- [What you need to do]: Copy the lines from the one containing "### By Category" through the one containing "## Detailed Risk Register", both included, swapping "Backend API" for "Core Service" and leaving everything else unchanged.
##########
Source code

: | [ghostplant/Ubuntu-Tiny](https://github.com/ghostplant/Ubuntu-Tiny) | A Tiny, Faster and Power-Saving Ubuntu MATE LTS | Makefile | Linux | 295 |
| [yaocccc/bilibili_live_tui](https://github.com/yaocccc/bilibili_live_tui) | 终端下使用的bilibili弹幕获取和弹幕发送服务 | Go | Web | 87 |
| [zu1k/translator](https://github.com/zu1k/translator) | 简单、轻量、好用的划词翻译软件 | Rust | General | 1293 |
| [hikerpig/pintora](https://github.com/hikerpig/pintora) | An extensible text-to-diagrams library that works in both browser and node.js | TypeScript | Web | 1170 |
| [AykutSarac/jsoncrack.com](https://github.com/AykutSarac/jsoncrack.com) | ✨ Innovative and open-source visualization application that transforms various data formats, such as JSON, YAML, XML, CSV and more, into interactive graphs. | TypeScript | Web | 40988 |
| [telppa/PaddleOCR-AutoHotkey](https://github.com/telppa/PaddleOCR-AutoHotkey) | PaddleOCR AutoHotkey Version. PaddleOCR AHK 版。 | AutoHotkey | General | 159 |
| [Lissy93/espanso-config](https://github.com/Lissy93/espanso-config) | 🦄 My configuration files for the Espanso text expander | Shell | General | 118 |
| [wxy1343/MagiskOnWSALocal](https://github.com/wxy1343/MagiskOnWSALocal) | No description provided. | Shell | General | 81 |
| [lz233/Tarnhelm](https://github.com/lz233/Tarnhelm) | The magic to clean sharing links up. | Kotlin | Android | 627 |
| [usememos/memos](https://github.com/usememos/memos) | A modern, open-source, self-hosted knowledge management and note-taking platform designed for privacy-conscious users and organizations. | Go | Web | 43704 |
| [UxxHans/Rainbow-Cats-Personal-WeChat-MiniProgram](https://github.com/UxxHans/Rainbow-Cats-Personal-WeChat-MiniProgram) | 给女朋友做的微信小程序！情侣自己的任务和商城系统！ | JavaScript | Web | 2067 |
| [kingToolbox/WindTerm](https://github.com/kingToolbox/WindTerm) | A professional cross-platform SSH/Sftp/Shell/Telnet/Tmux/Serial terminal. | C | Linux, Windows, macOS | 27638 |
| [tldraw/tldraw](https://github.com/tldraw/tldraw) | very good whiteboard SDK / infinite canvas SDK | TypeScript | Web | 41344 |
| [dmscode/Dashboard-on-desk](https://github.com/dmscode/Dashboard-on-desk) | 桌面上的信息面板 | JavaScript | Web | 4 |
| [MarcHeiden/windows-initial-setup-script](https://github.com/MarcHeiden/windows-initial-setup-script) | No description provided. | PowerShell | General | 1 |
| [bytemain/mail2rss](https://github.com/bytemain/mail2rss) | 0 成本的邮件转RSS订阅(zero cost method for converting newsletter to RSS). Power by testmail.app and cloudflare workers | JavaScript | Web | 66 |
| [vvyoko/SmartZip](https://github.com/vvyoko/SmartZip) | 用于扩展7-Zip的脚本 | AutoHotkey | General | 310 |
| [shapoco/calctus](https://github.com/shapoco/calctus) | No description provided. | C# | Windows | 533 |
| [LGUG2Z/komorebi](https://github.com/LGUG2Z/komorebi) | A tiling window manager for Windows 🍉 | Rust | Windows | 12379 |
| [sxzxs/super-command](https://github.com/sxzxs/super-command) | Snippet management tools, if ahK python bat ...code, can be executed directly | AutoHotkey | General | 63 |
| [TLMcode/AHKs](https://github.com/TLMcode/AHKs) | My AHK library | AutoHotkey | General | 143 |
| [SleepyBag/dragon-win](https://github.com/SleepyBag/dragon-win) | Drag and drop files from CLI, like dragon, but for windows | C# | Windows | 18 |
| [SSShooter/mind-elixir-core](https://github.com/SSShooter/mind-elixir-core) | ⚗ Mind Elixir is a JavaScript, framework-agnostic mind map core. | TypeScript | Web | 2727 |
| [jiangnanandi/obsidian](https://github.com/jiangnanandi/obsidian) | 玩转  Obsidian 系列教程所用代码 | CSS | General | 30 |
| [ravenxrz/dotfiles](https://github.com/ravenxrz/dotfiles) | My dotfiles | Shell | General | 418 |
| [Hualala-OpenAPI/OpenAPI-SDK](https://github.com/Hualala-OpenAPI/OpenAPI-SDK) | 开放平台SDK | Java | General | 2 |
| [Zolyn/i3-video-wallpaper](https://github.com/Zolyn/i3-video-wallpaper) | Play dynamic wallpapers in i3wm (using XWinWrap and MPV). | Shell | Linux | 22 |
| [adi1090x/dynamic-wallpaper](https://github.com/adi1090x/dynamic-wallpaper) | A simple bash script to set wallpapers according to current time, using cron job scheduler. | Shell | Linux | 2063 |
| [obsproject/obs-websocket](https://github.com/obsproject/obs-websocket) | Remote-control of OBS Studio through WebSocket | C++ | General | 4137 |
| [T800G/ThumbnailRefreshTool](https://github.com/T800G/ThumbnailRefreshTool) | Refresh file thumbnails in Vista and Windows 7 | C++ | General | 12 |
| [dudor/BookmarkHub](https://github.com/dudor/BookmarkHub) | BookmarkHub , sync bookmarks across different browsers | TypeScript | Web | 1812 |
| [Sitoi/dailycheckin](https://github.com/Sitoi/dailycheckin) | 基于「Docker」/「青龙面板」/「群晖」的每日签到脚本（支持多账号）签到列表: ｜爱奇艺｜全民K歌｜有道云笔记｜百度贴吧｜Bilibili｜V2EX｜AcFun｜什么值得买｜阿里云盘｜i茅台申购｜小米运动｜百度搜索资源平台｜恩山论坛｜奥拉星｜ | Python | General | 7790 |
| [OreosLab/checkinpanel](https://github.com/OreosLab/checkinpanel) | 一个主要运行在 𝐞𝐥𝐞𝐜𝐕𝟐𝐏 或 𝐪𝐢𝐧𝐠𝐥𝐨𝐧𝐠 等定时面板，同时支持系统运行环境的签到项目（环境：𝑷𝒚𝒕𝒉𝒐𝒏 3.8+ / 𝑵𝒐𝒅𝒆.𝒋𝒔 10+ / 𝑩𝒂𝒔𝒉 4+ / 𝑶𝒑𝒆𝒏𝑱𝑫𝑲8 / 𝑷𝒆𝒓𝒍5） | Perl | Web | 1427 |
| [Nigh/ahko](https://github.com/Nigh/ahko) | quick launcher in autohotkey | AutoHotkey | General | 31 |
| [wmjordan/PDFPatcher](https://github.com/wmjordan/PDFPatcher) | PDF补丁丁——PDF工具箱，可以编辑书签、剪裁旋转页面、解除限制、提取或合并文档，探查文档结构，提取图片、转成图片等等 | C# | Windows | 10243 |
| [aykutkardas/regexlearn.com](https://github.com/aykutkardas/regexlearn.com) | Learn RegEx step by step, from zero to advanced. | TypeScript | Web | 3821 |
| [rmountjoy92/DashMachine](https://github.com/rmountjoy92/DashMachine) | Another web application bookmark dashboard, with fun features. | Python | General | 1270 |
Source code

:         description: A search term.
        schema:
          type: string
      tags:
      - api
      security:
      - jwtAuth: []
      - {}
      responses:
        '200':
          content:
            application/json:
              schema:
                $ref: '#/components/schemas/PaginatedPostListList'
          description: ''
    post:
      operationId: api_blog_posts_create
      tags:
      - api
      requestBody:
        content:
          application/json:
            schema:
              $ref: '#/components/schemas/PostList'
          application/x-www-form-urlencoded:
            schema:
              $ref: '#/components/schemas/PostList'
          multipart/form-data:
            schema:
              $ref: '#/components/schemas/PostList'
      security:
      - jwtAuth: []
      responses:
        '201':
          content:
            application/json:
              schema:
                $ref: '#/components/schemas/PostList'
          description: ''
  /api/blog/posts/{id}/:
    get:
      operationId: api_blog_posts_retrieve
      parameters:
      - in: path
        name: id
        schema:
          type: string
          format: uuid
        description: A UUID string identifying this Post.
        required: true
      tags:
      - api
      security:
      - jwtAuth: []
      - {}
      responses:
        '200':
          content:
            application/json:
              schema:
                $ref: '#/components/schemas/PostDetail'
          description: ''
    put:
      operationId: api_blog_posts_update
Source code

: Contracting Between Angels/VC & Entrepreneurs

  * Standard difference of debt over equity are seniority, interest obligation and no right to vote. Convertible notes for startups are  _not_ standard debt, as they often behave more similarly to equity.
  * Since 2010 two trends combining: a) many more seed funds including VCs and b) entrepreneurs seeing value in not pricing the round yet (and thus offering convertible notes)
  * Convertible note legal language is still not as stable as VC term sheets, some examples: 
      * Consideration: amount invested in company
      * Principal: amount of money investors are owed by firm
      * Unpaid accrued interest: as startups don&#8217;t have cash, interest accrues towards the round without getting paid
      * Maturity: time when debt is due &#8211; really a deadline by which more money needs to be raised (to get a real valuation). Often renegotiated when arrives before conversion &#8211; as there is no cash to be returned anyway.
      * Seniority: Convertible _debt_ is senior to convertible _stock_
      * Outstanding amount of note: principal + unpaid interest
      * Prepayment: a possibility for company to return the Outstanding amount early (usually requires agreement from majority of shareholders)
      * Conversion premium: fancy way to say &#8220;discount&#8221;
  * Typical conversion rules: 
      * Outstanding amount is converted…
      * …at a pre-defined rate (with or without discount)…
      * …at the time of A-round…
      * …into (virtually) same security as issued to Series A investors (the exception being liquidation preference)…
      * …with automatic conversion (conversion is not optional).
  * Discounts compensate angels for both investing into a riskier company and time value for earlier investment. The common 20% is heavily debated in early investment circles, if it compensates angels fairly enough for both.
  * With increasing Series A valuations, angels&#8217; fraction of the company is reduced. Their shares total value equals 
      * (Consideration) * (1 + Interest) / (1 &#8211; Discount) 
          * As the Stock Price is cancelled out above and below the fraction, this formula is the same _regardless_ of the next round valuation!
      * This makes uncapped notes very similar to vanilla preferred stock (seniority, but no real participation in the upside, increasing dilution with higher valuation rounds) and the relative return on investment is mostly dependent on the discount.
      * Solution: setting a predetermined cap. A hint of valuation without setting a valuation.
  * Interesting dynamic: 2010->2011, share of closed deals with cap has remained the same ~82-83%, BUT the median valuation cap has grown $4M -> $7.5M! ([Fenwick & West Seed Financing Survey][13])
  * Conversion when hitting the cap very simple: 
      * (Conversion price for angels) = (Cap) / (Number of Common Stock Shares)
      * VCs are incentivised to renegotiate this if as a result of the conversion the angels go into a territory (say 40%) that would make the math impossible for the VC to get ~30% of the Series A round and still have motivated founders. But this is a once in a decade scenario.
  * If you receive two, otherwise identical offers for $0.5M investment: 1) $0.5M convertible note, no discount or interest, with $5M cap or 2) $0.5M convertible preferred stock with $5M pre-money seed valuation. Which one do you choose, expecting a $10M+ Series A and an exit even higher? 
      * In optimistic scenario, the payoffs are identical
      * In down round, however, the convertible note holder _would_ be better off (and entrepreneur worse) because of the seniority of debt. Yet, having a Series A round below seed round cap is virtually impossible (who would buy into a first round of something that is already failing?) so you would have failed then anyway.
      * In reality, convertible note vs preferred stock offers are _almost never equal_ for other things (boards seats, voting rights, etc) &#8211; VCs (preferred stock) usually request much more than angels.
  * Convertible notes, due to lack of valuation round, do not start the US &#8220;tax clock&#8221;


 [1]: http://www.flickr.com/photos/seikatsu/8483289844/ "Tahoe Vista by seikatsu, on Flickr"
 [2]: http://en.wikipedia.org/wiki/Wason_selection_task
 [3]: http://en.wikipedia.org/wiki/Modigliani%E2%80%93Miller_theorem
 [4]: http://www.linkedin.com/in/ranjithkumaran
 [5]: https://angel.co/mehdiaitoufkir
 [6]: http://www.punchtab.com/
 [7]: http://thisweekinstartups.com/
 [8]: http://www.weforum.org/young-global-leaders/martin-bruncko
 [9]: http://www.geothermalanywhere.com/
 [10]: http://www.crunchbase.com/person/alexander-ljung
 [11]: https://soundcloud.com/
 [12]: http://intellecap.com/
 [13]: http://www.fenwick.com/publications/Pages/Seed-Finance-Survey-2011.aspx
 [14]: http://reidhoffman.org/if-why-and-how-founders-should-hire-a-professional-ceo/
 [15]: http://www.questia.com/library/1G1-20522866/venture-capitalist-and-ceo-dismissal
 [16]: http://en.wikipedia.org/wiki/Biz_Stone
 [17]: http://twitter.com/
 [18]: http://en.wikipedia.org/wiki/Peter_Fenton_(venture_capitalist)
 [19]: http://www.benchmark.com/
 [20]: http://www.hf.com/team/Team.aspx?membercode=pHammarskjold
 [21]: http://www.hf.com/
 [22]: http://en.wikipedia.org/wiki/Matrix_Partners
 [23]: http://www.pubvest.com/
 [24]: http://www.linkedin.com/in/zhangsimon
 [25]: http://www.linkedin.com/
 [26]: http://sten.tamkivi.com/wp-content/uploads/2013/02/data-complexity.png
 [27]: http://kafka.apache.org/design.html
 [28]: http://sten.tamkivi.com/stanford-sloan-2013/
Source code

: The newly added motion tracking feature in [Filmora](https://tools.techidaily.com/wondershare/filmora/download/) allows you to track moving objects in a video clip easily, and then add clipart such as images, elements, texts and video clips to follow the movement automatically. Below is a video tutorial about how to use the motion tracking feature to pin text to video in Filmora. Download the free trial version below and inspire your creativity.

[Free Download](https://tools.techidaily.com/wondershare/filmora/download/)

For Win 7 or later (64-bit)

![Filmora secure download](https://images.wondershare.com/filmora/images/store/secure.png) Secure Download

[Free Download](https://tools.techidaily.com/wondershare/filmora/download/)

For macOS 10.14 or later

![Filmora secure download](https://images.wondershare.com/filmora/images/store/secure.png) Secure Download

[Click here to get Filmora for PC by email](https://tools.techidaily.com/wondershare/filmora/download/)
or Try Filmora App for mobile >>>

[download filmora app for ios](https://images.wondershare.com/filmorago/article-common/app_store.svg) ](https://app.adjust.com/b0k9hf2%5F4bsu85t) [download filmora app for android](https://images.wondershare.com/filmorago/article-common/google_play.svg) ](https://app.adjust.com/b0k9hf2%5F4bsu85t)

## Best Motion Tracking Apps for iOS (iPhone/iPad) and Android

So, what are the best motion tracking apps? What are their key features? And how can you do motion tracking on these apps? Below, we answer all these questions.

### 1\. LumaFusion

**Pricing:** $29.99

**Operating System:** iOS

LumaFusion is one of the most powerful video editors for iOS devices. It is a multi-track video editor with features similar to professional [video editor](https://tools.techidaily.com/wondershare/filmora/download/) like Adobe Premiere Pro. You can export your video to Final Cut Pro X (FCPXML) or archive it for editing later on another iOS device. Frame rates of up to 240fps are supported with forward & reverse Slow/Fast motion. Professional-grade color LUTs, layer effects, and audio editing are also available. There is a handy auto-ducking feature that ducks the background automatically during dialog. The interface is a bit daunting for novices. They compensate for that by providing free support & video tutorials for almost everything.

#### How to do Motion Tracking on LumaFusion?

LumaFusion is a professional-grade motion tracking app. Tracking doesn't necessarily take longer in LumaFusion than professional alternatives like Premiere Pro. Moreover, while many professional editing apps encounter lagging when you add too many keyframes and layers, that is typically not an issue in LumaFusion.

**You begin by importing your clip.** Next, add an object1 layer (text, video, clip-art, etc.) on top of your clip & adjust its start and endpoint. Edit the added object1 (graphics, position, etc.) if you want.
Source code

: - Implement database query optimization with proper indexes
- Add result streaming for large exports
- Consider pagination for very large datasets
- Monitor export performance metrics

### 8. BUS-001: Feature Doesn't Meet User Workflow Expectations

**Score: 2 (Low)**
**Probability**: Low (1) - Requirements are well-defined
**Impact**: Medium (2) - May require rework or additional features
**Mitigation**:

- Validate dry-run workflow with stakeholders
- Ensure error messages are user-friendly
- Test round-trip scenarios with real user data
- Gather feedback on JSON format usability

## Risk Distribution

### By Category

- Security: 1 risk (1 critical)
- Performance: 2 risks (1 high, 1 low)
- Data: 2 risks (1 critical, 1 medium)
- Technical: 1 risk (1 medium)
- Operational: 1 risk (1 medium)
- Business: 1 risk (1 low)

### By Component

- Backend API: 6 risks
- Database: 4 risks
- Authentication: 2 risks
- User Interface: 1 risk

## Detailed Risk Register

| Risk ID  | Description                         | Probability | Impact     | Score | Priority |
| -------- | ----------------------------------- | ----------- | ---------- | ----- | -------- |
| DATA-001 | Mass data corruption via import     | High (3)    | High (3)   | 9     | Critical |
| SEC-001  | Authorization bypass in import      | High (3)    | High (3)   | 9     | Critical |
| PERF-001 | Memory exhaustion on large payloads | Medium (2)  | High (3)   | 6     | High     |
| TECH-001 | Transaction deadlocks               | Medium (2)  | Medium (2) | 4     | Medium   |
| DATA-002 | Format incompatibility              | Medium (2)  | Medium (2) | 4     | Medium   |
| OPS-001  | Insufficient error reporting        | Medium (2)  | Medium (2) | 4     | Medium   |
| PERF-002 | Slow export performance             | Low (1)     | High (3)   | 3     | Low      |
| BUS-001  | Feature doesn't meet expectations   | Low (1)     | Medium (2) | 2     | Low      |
##########
- [Task answer]:
### By Category

- Security: 1 risk (1 critical)
- Performance: 2 risks (1 high, 1 low)
- Data: 2 risks (1 critical, 1 medium)
- Technical: 1 risk (1 medium)
- Operational: 1 risk (1 medium)
- Business: 1 risk (1 low)

### By Component

- Core Service: 6 risks
- Database: 4 risks
- Authentication: 2 risks
- User Interface: 1 risk

## Detailed Risk Register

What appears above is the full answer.